=== Section Start ===

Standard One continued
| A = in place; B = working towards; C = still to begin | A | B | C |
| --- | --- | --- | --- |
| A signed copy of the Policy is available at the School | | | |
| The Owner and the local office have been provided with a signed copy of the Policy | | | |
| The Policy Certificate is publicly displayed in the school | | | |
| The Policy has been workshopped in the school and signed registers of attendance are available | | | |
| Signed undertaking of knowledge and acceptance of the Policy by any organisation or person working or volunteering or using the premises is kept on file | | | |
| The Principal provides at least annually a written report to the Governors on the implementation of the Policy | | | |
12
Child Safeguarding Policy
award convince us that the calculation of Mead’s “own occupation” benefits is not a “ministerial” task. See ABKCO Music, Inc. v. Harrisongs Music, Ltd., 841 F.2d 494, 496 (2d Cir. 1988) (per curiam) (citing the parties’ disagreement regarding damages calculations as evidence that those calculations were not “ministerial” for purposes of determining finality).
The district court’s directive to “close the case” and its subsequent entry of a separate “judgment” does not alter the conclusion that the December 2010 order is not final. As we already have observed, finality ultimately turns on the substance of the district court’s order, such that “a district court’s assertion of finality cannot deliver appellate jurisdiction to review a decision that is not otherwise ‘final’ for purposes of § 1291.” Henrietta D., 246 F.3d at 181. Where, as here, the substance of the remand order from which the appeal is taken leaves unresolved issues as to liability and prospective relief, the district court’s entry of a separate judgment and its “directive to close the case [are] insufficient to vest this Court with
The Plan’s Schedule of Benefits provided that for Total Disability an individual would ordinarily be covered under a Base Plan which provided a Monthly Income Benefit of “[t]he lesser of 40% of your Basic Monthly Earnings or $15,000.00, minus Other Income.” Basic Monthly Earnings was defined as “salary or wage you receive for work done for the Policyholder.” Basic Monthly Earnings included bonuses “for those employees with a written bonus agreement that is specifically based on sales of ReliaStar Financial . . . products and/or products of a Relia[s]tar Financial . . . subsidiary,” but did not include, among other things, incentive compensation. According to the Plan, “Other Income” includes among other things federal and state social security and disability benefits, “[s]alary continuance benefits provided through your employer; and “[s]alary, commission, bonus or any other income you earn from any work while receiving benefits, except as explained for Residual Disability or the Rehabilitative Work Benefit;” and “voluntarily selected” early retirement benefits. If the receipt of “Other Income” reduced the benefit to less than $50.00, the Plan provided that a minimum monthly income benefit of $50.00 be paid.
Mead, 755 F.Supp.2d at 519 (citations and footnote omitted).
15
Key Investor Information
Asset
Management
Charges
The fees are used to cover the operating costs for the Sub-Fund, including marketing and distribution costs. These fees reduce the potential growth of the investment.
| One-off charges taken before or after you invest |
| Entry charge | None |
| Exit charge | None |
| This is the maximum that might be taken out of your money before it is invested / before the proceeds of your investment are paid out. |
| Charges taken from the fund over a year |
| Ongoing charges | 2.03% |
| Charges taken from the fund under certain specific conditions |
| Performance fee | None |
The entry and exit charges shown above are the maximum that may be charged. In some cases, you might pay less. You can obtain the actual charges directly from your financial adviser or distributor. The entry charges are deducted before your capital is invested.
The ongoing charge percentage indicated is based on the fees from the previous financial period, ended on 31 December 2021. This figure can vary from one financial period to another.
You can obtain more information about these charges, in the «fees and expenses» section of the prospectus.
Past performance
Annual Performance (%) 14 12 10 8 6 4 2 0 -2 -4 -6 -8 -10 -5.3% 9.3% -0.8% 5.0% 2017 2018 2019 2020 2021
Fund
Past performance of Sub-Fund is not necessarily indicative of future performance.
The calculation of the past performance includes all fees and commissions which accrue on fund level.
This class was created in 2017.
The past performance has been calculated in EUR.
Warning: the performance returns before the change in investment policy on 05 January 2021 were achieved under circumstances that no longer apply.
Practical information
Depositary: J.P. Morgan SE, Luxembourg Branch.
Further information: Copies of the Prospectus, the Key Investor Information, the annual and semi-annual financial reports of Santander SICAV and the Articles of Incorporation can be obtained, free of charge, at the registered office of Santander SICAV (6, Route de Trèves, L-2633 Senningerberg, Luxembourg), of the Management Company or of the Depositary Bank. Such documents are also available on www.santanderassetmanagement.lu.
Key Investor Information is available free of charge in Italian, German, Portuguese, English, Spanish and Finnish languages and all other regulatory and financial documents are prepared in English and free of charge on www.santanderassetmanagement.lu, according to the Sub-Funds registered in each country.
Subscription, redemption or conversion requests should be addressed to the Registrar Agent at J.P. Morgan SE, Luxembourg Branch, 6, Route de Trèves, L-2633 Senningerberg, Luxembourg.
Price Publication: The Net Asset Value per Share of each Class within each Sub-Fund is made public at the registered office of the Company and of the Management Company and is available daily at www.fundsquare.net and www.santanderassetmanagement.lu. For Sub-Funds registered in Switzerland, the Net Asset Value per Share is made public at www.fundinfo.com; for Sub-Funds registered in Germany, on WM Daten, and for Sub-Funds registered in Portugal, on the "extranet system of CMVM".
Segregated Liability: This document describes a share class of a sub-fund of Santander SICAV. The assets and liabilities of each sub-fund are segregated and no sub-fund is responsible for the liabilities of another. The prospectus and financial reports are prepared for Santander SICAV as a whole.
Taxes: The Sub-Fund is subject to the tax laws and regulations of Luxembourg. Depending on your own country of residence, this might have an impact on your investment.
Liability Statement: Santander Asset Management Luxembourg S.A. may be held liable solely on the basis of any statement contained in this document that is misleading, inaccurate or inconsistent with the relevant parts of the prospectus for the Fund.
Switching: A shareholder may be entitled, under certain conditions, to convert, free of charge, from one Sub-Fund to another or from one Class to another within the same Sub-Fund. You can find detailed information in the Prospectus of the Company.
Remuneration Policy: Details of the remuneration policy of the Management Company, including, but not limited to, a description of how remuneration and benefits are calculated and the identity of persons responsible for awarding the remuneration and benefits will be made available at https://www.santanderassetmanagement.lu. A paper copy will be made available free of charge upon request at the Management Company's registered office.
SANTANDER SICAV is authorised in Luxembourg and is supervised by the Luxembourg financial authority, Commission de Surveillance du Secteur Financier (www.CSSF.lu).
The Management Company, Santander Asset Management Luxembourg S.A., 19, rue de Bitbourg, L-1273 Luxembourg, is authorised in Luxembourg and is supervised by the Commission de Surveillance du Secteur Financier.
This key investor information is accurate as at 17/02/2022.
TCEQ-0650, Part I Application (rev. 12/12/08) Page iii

=== Section End ===

Instructions to follow: Could you set down, word for word, only the lines above from the line with "Child Safeguarding Policy" to the line with "The district court’s directive", including both?

Response for this exercise:
Child Safeguarding Policy
award convince us that the calculation of Mead’s “own occupation” benefits is not a “ministerial” task. See ABKCO Music, Inc. v. Harrisongs Music, Ltd., 841 F.2d 494, 496 (2d Cir. 1988) (per curiam) (citing the parties’ disagreement regarding damages calculations as evidence that those calculations were not “ministerial” for purposes of determining finality).
The district court’s directive to “close the case” and its subsequent entry of a separate “judgment” does not alter the conclusion that the December 2010 order is not final. As we already have observed, finality ultimately turns on the substance of the district court’s order, such that “a district court’s assertion of finality cannot deliver appellate jurisdiction to review a decision that is not otherwise ‘final’ for purposes of § 1291.” Henrietta D., 246 F.3d at 181. Where, as here, the substance of the remand order from which the appeal is taken leaves unresolved issues as to liability and prospective relief, the district court’s entry of a separate judgment and its “directive to close the case [are] insufficient to vest this Court with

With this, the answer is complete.